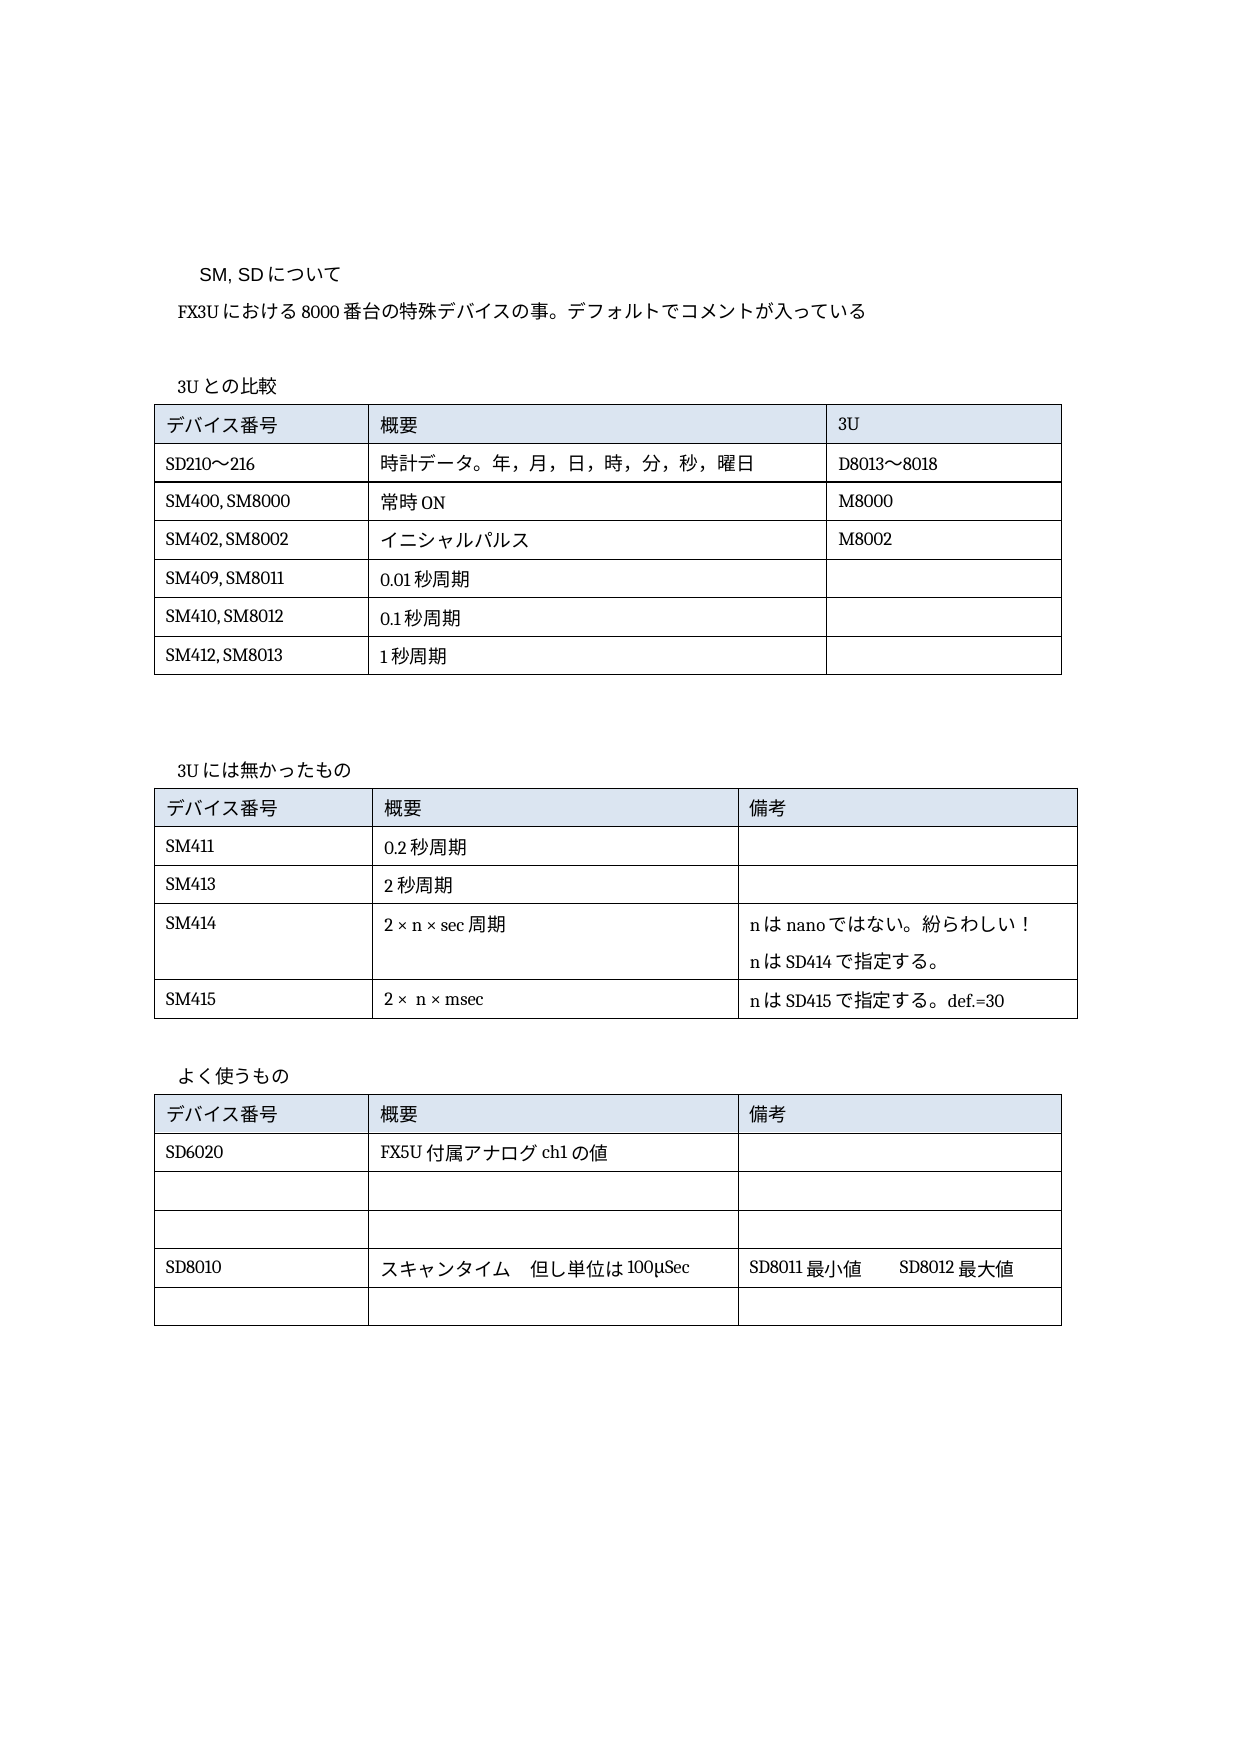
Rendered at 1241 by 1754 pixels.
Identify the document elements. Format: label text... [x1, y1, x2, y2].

table_header 備考 [739, 789, 1077, 826]
table_cell 2 × n × msec [373, 980, 738, 1018]
table_cell SD8010 [155, 1249, 368, 1287]
table_header 3U [827, 405, 1061, 443]
table_cell [369, 1288, 738, 1325]
text FX3Uにおける8000番台の特殊デバイスの事。デフォルトでコメントが入っている [177, 292, 1063, 329]
table_cell [739, 1172, 1061, 1209]
subtitle SM, SDについて [199, 254, 1063, 292]
table_cell M8000 [827, 483, 1061, 520]
table_cell 2秒周期 [373, 866, 738, 903]
table_cell [827, 560, 1061, 597]
table_header 概要 [369, 1095, 738, 1132]
table_cell [739, 1211, 1061, 1248]
table_cell [155, 1172, 368, 1209]
table_cell SM410, SM8012 [155, 598, 368, 636]
table_cell [827, 637, 1061, 674]
table_cell スキャンタイム 但し単位は100μSec [369, 1249, 738, 1287]
text 3Uには無かったもの [177, 750, 1063, 788]
table_header デバイス番号 [155, 405, 368, 443]
table_cell 2 × n × sec周期 [373, 904, 738, 979]
table_cell 1秒周期 [369, 637, 826, 674]
table_cell SM414 [155, 904, 372, 979]
table_header 備考 [739, 1095, 1061, 1132]
table_cell [739, 1134, 1061, 1171]
table_cell 0.2秒周期 [373, 827, 738, 865]
table_cell [155, 1211, 368, 1248]
table_cell 0.01秒周期 [369, 560, 826, 597]
table_cell SD210～216 [155, 444, 368, 481]
table_cell [827, 598, 1061, 636]
table_cell SM415 [155, 980, 372, 1018]
table_cell M8002 [827, 521, 1061, 558]
table_cell 常時ON [369, 483, 826, 520]
table_cell SD8011最小値 SD8012最大値 [739, 1249, 1061, 1287]
table_cell [369, 1211, 738, 1248]
table_cell SM409, SM8011 [155, 560, 368, 597]
table_cell SM400, SM8000 [155, 483, 368, 520]
table_cell [369, 1172, 738, 1209]
table_header デバイス番号 [155, 789, 372, 826]
text 3Uとの比較 [177, 367, 1063, 404]
table_cell FX5U付属アナログch1の値 [369, 1134, 738, 1171]
table_header 概要 [373, 789, 738, 826]
table_header 概要 [369, 405, 826, 443]
text よく使うもの [177, 1056, 1063, 1094]
table_cell SD6020 [155, 1134, 368, 1171]
table_cell [155, 1288, 368, 1325]
table_cell イニシャルパルス [369, 521, 826, 558]
table_cell [739, 827, 1077, 865]
table_cell 時計データ。年，月，日，時，分，秒，曜日 [369, 444, 826, 481]
table_cell [739, 866, 1077, 903]
table_cell nはSD415で指定する。def.=30 [739, 980, 1077, 1018]
table_header デバイス番号 [155, 1095, 368, 1132]
table_cell [739, 1288, 1061, 1325]
table_cell D8013～8018 [827, 444, 1061, 481]
table_cell SM402, SM8002 [155, 521, 368, 558]
table_cell SM412, SM8013 [155, 637, 368, 674]
table_cell SM411 [155, 827, 372, 865]
table_cell SM413 [155, 866, 372, 903]
table_cell 0.1秒周期 [369, 598, 826, 636]
table_cell nはnanoではない。紛らわしい！ nはSD414で指定する。 [739, 904, 1077, 979]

**EXERCISE DIRECTIONS**. The output should consist of every entry above, printed exactly, with the images removed.

**ANSWER**.
Rendered at 1241 by 1754 pixels.
Identify the document elements. Format: label text... [x1, y1, x2, y2].

table_header 備考 [739, 789, 1077, 826]
table_cell 2 × n × msec [373, 980, 738, 1018]
table_cell SD8010 [155, 1249, 368, 1287]
table_header 3U [827, 405, 1061, 443]
table_cell [369, 1288, 738, 1325]
text FX3Uにおける8000番台の特殊デバイスの事。デフォルトでコメントが入っている [177, 292, 1063, 329]
table_cell [739, 1172, 1061, 1209]
subtitle SM, SDについて [199, 254, 1063, 292]
table_cell M8000 [827, 483, 1061, 520]
table_cell 2秒周期 [373, 866, 738, 903]
table_cell [827, 560, 1061, 597]
table_header 概要 [369, 1095, 738, 1132]
table_cell [739, 1211, 1061, 1248]
table_cell [155, 1172, 368, 1209]
table_cell SM410, SM8012 [155, 598, 368, 636]
table_cell [827, 637, 1061, 674]
table_cell スキャンタイム 但し単位は100μSec [369, 1249, 738, 1287]
text 3Uには無かったもの [177, 750, 1063, 788]
table_header デバイス番号 [155, 405, 368, 443]
table_cell 2 × n × sec周期 [373, 904, 738, 979]
table_cell 1秒周期 [369, 637, 826, 674]
table_cell SM414 [155, 904, 372, 979]
table_header 備考 [739, 1095, 1061, 1132]
table_cell [739, 1134, 1061, 1171]
table_cell 0.2秒周期 [373, 827, 738, 865]
table_cell [155, 1211, 368, 1248]
table_cell 0.01秒周期 [369, 560, 826, 597]
table_cell SD210～216 [155, 444, 368, 481]
table_cell [827, 598, 1061, 636]
table_cell SM415 [155, 980, 372, 1018]
table_cell M8002 [827, 521, 1061, 558]
table_cell 常時ON [369, 483, 826, 520]
table_cell SD8011最小値 SD8012最大値 [739, 1249, 1061, 1287]
table_cell [369, 1211, 738, 1248]
table_cell SM409, SM8011 [155, 560, 368, 597]
table_cell SM400, SM8000 [155, 483, 368, 520]
table_cell [369, 1172, 738, 1209]
table_header デバイス番号 [155, 789, 372, 826]
text 3Uとの比較 [177, 367, 1063, 404]
table_cell FX5U付属アナログch1の値 [369, 1134, 738, 1171]
table_header 概要 [373, 789, 738, 826]
table_header 概要 [369, 405, 826, 443]
text よく使うもの [177, 1056, 1063, 1094]
table_cell SD6020 [155, 1134, 368, 1171]
table_cell [155, 1288, 368, 1325]
table_cell イニシャルパルス [369, 521, 826, 558]
table_cell [739, 827, 1077, 865]
table_cell 時計データ。年，月，日，時，分，秒，曜日 [369, 444, 826, 481]
table_cell [739, 866, 1077, 903]
table_cell nはSD415で指定する。def.=30 [739, 980, 1077, 1018]
table_header デバイス番号 [155, 1095, 368, 1132]
table_cell [739, 1288, 1061, 1325]
table_cell D8013～8018 [827, 444, 1061, 481]
table_cell SM402, SM8002 [155, 521, 368, 558]
table_cell SM412, SM8013 [155, 637, 368, 674]
table_cell SM411 [155, 827, 372, 865]
table_cell SM413 [155, 866, 372, 903]
table_cell 0.1秒周期 [369, 598, 826, 636]
table_cell nはnanoではない。紛らわしい！ nはSD414で指定する。 [739, 904, 1077, 979]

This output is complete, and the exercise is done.